KARACHI, May 2: Stocks on Monday resumed trading on a terribly bearish note on near-panic selling by all and sundry amid reports that the SECP has not accepted the latest KSE proposals on free float and some other issues considered to be market irritants. Owing to heavy battering in the massively capitalized oil shares the market capital also suffered a sharp fall of Rs70.207bn at Rs1,935.785bn.

The last week’s increase in cut-off yield on 6-month treasury bills also rang alarm bells in the market amid fears of liquidity problems if the yield was further increased. The KSE 100-share index, which resisted fresh decline last week, was subjected to massive battering as bulk of the selling remained confined to leading base shares, notably OGDC, PTCL, PSO, National Bank and Pakistan Oilfields. All fell like ninepins from their recent highs but without finding support even at the falling prices.

A KSE delegation, which met the SECP officials in Islamabad last week with certain new proposals to pull the market out of the current state of uncertainty, is said to have failed to convince the market regulator and an official statement by the KSE late Friday worked against the underlying sentiment.

But a leading stock analyst said it was the investor concern about the interest rates as hinted at by the central bank governor and any raise even a modest one could significantly change the yield feasibility.

“Why investors are shy to re-enter the market even at the attractively lower levels”, he asks “it is because of this fact that their chief concern is the return on their investment”.

“Our yield feasibility now works at 10 per cent plus as against previous 8.5 per cent”, he says adding “stocks above this yield could find support that too in a normal trading conditions”.

The market has its own psyche and mostly works within it. “If it is rising it may rise beyond its mandate and fall in the same fashion and now it is in that cycle”.

All the leading shares where the capital gains were still intact came in for active selling and fell like house of cards, energy shares being in the forefront of losers.

Energy shares led the marked decline under the lead of PPL, Shell Pakistan, Pakistan Oilfields and PSO, off Rs7.95 to Rs18.40 followed by Pakistan Refinery, Dawood Hercules, Artistic Denim, Javed Omer and Arif Habib Securities, off Rs7.70 to Rs13.

National Refinery was leading among the gainers, up by Rs18 on higher interim sales, followed by Shahtaj Sugar, Yousuf Textiles, Pakistan Paper Products, Murree Brewery and United Sugar, up by Rs2 to Rs5.55.

Trading volume fell to 118m shares from the previous 160m shares as investors kept to the sidelines apparently trying to know why everybody is in a haste to get out of the market.
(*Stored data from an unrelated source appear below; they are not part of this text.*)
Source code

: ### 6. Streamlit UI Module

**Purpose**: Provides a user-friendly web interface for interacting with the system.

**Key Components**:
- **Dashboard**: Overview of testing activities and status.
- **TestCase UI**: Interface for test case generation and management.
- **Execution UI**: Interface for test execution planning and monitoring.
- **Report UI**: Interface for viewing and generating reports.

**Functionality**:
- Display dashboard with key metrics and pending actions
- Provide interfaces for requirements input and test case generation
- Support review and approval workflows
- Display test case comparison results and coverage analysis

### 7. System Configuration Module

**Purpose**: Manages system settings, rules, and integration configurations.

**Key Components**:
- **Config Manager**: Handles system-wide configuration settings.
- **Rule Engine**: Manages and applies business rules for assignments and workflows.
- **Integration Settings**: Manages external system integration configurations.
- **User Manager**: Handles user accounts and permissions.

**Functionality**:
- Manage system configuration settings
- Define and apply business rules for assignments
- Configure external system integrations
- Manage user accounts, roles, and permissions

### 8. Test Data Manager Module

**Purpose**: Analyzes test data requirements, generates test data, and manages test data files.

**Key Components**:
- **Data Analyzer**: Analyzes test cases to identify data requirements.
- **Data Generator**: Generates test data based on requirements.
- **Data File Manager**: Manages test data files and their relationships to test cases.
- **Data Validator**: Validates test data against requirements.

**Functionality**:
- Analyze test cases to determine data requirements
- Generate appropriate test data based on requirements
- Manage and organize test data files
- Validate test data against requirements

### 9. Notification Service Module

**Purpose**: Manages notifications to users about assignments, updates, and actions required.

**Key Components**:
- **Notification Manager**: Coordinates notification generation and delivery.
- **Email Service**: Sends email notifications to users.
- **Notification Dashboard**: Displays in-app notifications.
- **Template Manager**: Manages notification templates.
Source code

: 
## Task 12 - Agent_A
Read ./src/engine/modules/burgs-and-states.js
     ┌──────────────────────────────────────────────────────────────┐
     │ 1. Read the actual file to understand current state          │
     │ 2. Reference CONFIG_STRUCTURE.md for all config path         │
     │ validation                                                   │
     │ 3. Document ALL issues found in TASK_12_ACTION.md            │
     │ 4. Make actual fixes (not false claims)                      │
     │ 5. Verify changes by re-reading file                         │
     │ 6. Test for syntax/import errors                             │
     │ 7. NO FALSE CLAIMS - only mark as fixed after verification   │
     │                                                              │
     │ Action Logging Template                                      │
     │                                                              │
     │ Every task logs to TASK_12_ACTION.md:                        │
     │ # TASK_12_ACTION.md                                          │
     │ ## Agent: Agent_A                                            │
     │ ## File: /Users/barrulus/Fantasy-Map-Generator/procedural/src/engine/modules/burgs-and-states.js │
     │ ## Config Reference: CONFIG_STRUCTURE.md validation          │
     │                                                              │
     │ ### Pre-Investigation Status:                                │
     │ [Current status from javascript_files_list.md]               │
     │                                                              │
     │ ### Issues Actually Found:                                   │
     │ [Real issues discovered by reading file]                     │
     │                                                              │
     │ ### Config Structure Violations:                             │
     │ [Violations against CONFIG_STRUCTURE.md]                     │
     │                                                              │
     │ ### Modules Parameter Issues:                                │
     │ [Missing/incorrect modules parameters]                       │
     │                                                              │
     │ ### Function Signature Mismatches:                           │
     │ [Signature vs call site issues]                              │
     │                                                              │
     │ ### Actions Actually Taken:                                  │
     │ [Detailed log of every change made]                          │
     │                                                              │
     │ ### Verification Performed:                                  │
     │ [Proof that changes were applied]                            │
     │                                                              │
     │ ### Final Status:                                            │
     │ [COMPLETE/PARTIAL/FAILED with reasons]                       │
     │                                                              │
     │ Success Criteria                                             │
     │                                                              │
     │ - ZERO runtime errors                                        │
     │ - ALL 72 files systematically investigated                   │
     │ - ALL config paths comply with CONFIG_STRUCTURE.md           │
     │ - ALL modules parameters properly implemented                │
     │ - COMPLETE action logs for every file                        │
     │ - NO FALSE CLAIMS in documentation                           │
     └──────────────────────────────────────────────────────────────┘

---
Losers forced a strong lead over the gainers at 268 to 59, with 28 shares holding on to the last levels.

PTCL led the list of actives off Rs3.05 at Rs58.80 on 24m shares followed by OGDC lower by Rs4.75 at Rs90.85 on 15m shares, D.G.Khan Cement, easy Rs3 at Rs57.50 on 9m shares, National Bank, off Rs4.80 at Rs91.90 also on 9m shares, PSO, lower Rs16.20 at Rs349.80 on 8m shares, Pakistan Oilfields, off Rs13.50 on 4m shares and Pakistan Petroleum, off Rs7.95 at Rs151.95 also on 4m shares.

Fauji Fertilizer Bin Qasim followed them, lower Rs1.45 on 4m shares, Pakistan PTA, easy 65 paisa on 7m shares and Hub-Power, off 75 paisa on 3m shares.

FORWARD COUNTER: PSO led the list of actives on this counter, off Rs18.30 at Rs347.70 on 3m shares followed by PTCL, lower Rs2.10 at Rs59.65 also on 3m shares, and PPL, off Rs8.05 at Rs153.75 on 2m shares.

Other actives were led by OGDC, lower Rs4.84 at Rs92.15 on 2m shares and Fauji Fertilizer Bin Qasim, lower Rs1.50 at Rs28.50 on 1m shares.

DEFAULTER COS: Trading on this counter remained dull as investors were not inclined to make fresh commitments owing to massive sell-off in the ready section. Price changes were fractional mostly on the lower side amid stray deals.

DIVIDEND: Pakistan Services cash interim 15 per cent and MCB, cash interim 17.5 per cent.